## [EXERCISE MATERIALS]
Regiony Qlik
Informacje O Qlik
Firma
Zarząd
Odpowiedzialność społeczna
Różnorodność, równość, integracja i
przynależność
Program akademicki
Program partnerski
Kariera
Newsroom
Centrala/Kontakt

==

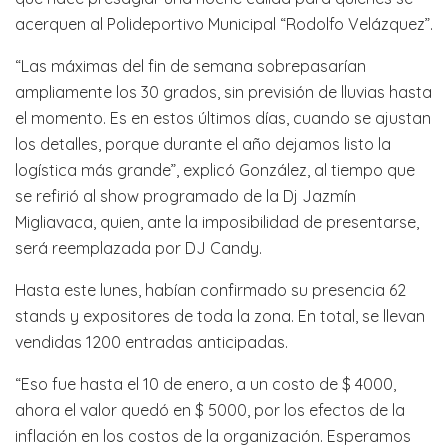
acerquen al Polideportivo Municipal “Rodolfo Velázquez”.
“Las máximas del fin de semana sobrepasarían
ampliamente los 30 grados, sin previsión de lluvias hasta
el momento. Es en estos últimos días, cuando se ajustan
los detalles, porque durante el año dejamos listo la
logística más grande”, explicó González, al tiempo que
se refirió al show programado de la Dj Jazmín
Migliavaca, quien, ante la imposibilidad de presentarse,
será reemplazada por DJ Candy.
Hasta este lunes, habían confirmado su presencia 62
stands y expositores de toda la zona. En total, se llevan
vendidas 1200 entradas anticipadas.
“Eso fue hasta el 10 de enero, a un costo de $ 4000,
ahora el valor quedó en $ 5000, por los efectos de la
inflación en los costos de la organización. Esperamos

## [THE PROBLEM]
Beginning with the line containing "Regiony Qlik" and ending with the line containing "Centrala/Kontakt", extract those lines exactly from the listing above, and only those.

## [YOUR RESPONSE]
Regiony Qlik
Informacje O Qlik
Firma
Zarząd
Odpowiedzialność społeczna
Różnorodność, równość, integracja i
przynależność
Program akademicki
Program partnerski
Kariera
Newsroom
Centrala/Kontakt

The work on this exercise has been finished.